* Source material
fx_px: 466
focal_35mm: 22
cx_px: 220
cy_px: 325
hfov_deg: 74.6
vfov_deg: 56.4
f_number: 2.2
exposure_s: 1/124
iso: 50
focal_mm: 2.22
--
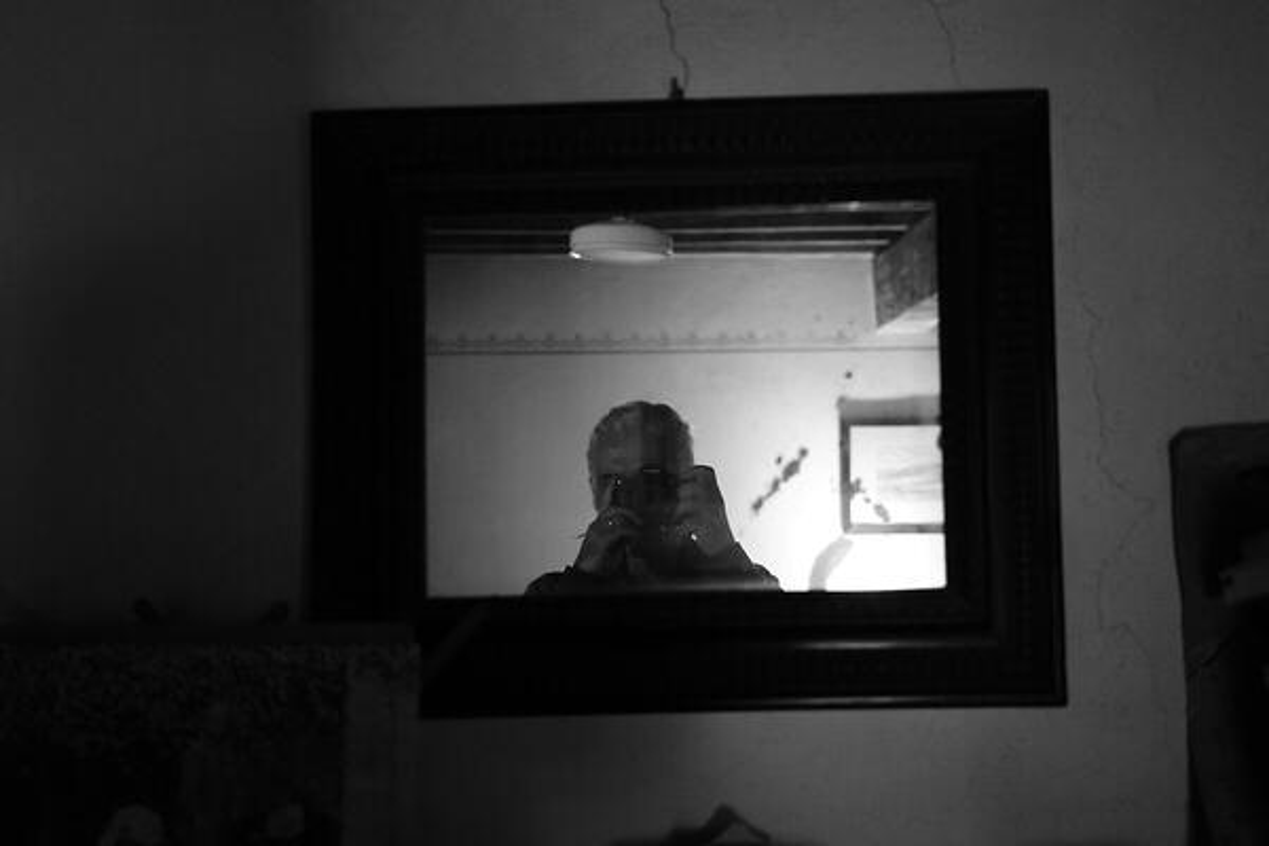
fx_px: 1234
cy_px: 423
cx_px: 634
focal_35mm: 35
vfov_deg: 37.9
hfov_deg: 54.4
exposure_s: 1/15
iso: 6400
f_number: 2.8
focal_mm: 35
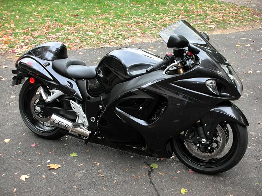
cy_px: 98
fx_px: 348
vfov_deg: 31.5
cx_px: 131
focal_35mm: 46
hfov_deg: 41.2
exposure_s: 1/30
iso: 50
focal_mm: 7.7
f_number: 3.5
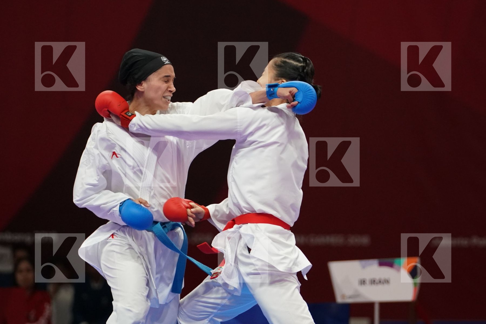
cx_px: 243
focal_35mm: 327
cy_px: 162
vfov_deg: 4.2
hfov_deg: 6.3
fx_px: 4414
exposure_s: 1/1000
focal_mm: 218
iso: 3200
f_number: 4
---
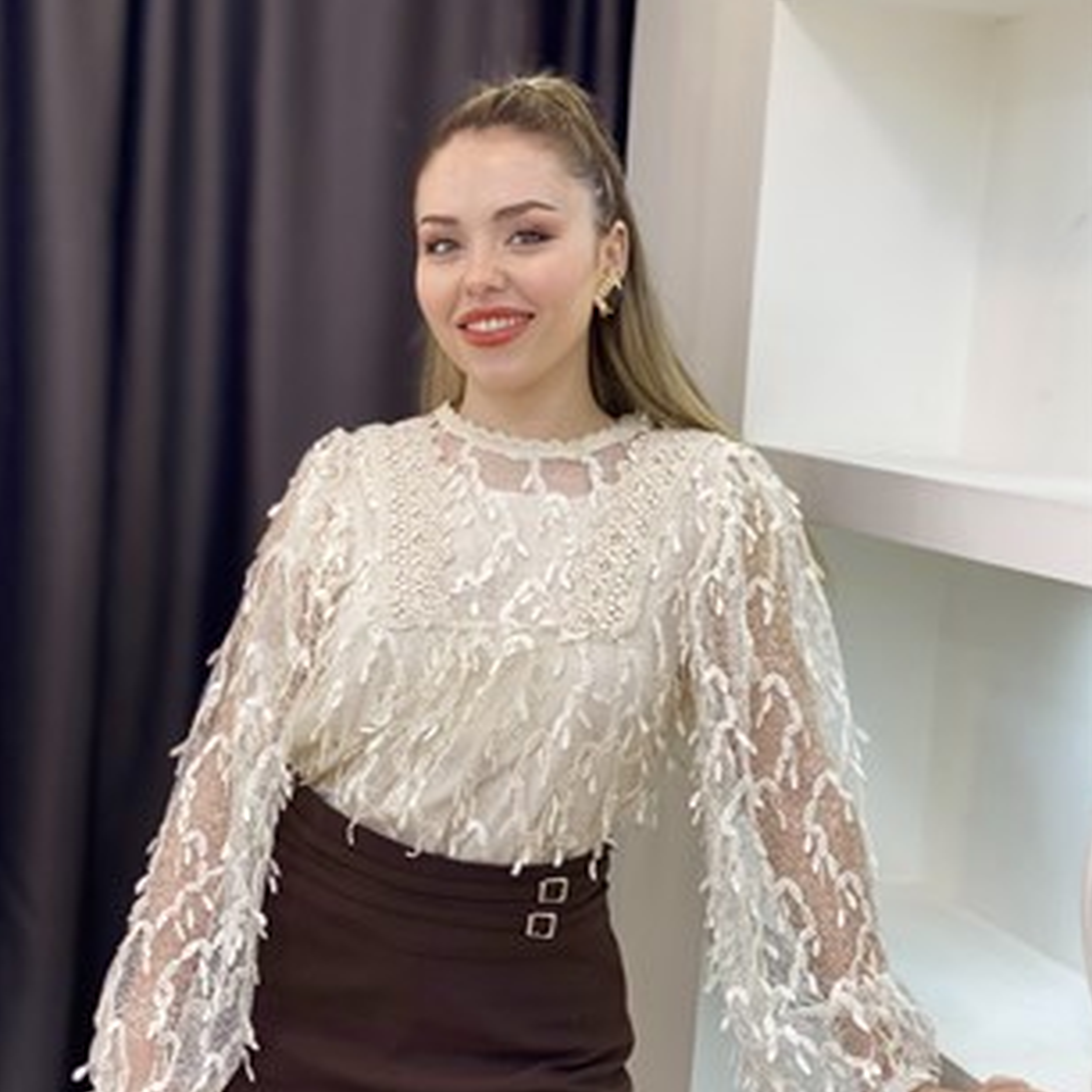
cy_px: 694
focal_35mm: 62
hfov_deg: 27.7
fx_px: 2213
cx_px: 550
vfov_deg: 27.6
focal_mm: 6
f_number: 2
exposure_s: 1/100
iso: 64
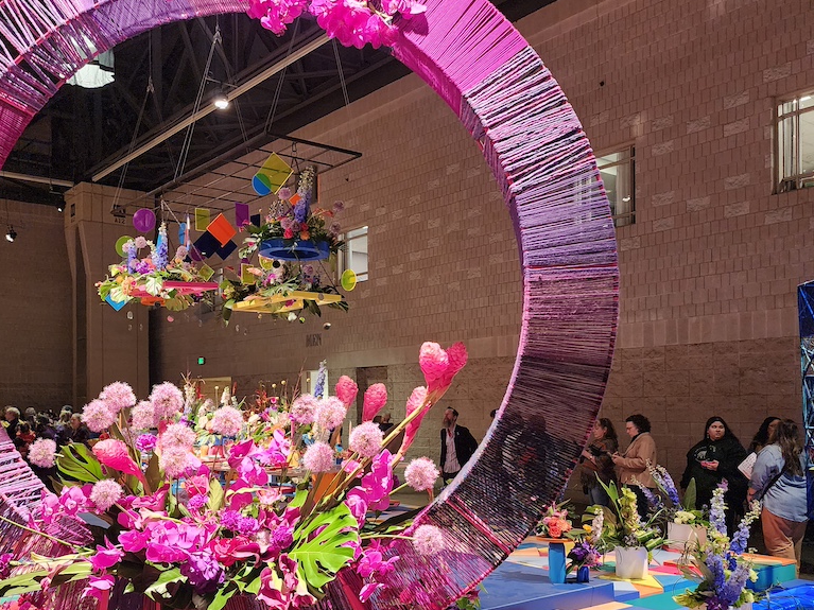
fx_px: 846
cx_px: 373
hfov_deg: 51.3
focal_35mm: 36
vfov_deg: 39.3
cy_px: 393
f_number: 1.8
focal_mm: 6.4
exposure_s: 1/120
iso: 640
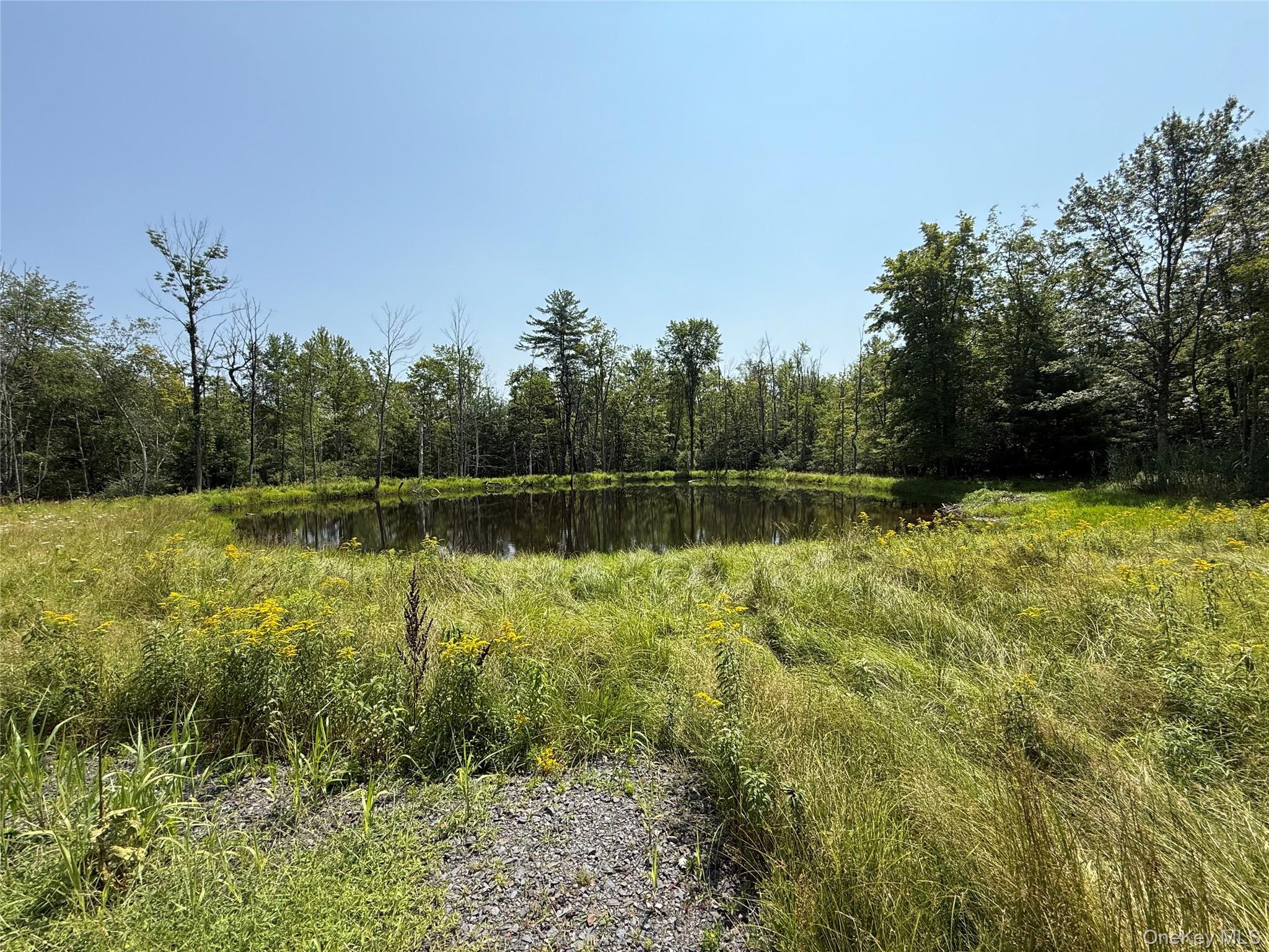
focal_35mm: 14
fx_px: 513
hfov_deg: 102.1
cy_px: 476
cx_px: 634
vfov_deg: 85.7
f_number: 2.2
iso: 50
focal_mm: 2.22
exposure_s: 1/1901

* What the exercise asks
Working from the entries above, reproduce exactly and only the lines beginning with the line that has "fx_px: 1234" and ending with the line that has "focal_mm: 218"; omit all pictures.

* Result for this exercise
fx_px: 1234
cy_px: 423
cx_px: 634
focal_35mm: 35
vfov_deg: 37.9
hfov_deg: 54.4
exposure_s: 1/15
iso: 6400
f_number: 2.8
focal_mm: 35
cy_px: 98
fx_px: 348
vfov_deg: 31.5
cx_px: 131
focal_35mm: 46
hfov_deg: 41.2
exposure_s: 1/30
iso: 50
focal_mm: 7.7
f_number: 3.5
cx_px: 243
focal_35mm: 327
cy_px: 162
vfov_deg: 4.2
hfov_deg: 6.3
fx_px: 4414
exposure_s: 1/1000
focal_mm: 218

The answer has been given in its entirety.